By DON FLETCHER
News Staff Writer
Gov. Kay Ivey visited Atmore last week. But those who weren’t at Atmore Municipal Airport between 10:30 and 10:33 a.m. on Wednesday, January 15, missed it.
The governor’s jet, scheduled to land “between 9:30 and 9:40 (a.m.),” took off late from Montgomery due to fog, encountered heavier fog the further south it flew, and finally eased onto a local runway at 10:28 a.m., an hour behind schedule, and taxied to a stop.
Ivey was in Escambia County to conduct a tour of Holman Correctional Facility, where the state’s toughest convicts — and all those sentenced to die for their crimes — are housed and to meet with the maximum-security facility’s warden, Cynthia Stewart.
Stewart and Ivey were reportedly scheduled to talk about overcrowding and violence within the state’s penal system, along with the threat that the state could lose control and oversight of the system to federal officials.
The meeting reportedly had little or nothing to do with the impending construction of three “super prisons,” a prison privatization plan under which Holman and medium-security Fountain Correctional Facility face possible closure.
The Governor’s Study Group on Criminal Justice Policy held its final pre-session meeting on January 7. The group is expected to release in the near future a report filled with its recommendations on how to address the state’s ongoing prison crisis.
Ivey’s staff issued a brief and vague statement on the intent of her local visit.
“The governor’s visit today is a sign of her commitment to addressing the challenges that face our state’s correctional facilities,” the statement reads. “Seeing prison conditions firsthand is a priority for Governor Ivey, as it will provide her the most up-to-speed information as she continues to work with the legislature this coming session.”

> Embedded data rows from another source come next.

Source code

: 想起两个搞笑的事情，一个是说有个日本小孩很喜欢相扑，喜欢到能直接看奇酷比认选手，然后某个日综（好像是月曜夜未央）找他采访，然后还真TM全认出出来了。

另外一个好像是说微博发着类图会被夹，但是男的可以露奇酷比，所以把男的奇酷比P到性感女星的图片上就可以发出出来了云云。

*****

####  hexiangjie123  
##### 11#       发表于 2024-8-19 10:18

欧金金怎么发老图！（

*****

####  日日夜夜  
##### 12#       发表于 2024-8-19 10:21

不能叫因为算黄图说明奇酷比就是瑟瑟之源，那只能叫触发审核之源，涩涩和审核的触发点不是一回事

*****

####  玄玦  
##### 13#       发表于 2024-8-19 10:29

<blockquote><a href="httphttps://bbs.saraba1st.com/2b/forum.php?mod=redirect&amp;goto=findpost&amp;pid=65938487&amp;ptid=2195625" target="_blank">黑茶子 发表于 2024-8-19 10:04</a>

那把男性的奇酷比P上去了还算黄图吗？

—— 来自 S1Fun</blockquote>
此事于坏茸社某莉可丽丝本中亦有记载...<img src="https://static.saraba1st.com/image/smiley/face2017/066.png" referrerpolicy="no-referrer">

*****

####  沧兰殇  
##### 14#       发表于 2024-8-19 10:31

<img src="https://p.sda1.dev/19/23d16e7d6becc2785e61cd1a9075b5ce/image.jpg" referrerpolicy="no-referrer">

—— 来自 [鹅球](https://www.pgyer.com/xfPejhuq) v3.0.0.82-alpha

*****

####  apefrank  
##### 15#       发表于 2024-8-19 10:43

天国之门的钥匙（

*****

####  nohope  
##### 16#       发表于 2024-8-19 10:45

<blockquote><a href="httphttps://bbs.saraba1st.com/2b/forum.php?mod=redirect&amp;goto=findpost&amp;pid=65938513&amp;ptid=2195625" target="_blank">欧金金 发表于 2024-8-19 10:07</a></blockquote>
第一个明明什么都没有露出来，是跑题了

The Alabama Legislature is set to open its 2020 session on February 2. Prison reform is expected to be the major topic of debate among legislators.
Mayor Jim Staff, who had planned a formal greeting for the state’s chief executive during her time on the ground here, got instead what one veteran journalist labeled “a wink and a wave.” Ivey was assisted down the stairs of her jet, gave Staff a quick handshake and smile, then was gone.

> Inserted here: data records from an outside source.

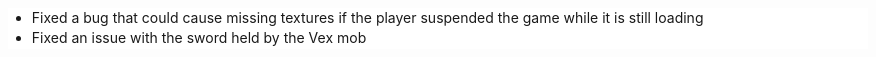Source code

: -   Fixed a bug that could cause missing textures if the player suspended the game while it is still loading 
-   Fixed an issue with the sword held by the Vex mob
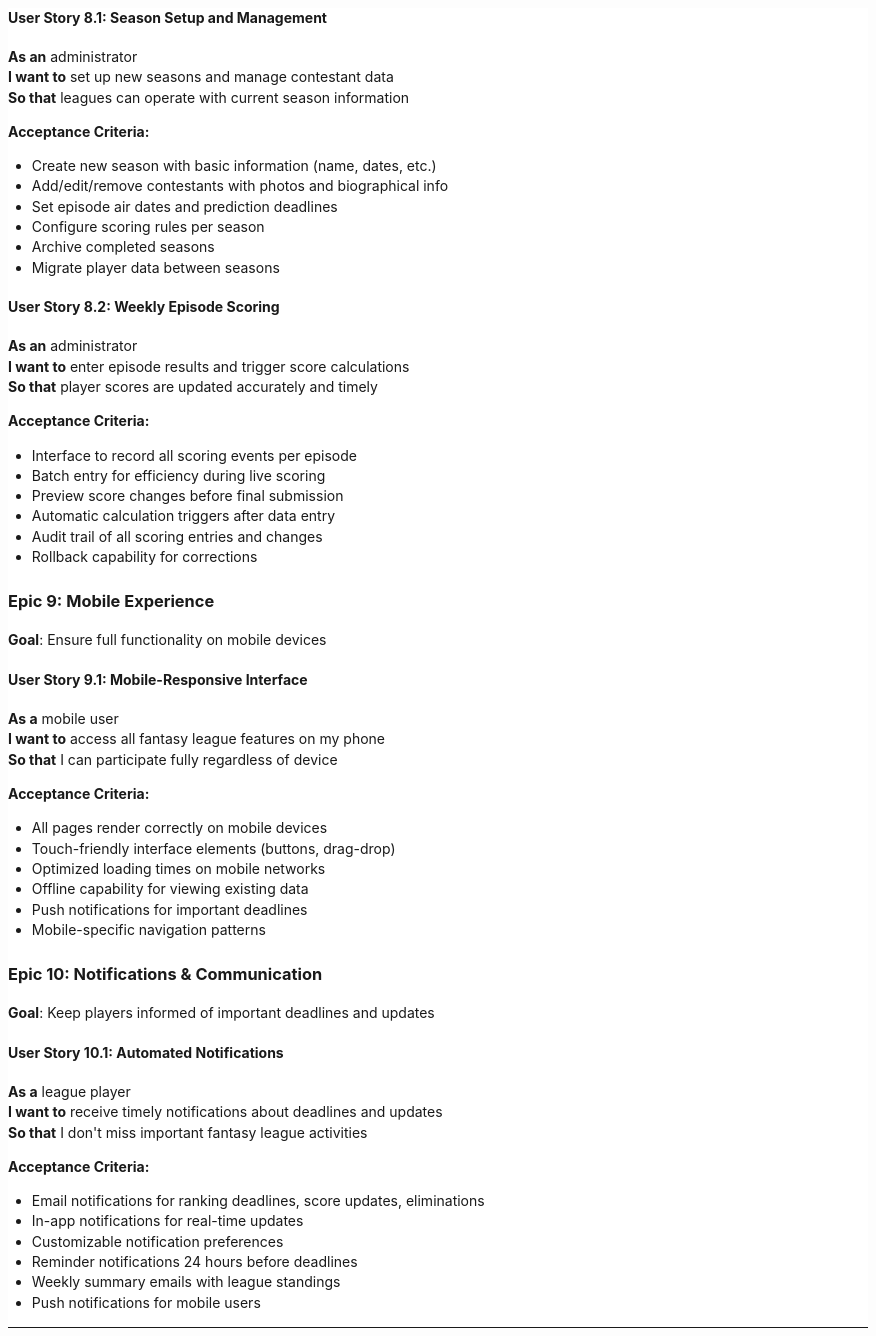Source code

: #### User Story 8.1: Season Setup and Management
**As an** administrator  
**I want to** set up new seasons and manage contestant data  
**So that** leagues can operate with current season information

**Acceptance Criteria:**
- Create new season with basic information (name, dates, etc.)
- Add/edit/remove contestants with photos and biographical info
- Set episode air dates and prediction deadlines
- Configure scoring rules per season
- Archive completed seasons
- Migrate player data between seasons

#### User Story 8.2: Weekly Episode Scoring
**As an** administrator  
**I want to** enter episode results and trigger score calculations  
**So that** player scores are updated accurately and timely

**Acceptance Criteria:**
- Interface to record all scoring events per episode
- Batch entry for efficiency during live scoring
- Preview score changes before final submission
- Automatic calculation triggers after data entry
- Audit trail of all scoring entries and changes
- Rollback capability for corrections

### Epic 9: Mobile Experience
**Goal**: Ensure full functionality on mobile devices

#### User Story 9.1: Mobile-Responsive Interface
**As a** mobile user  
**I want to** access all fantasy league features on my phone  
**So that** I can participate fully regardless of device

**Acceptance Criteria:**
- All pages render correctly on mobile devices
- Touch-friendly interface elements (buttons, drag-drop)
- Optimized loading times on mobile networks
- Offline capability for viewing existing data
- Push notifications for important deadlines
- Mobile-specific navigation patterns

### Epic 10: Notifications & Communication
**Goal**: Keep players informed of important deadlines and updates

#### User Story 10.1: Automated Notifications
**As a** league player  
**I want to** receive timely notifications about deadlines and updates  
**So that** I don't miss important fantasy league activities

**Acceptance Criteria:**
- Email notifications for ranking deadlines, score updates, eliminations
- In-app notifications for real-time updates
- Customizable notification preferences
- Reminder notifications 24 hours before deadlines
- Weekly summary emails with league standings
- Push notifications for mobile users

---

“It’s a big thing to have the governor or any politician here when it’s something more than campaigning,” Staff said.
The mayor almost missed the brief visit himself. He waited outside the fence until one of the governor’s staff members noticed his disappointment and invited him to accompany her for a quick face-to-face.
Staff said he understood the time restraints within which the governor works.
“They’re way late now, and she was in such a hurry,” he said after a convoy of black state cars — carrying Ivey, her senior staff and two agents from the Investigations and Intelligence Division of the Alabama Department of Corrections — quickly pulled out and headed for Holman. “That girl (a woman on Ivey’s staff) told me that if I wanted to shake (the governor’s) hand, I could ride out with her, but all I could do was shake her hand.”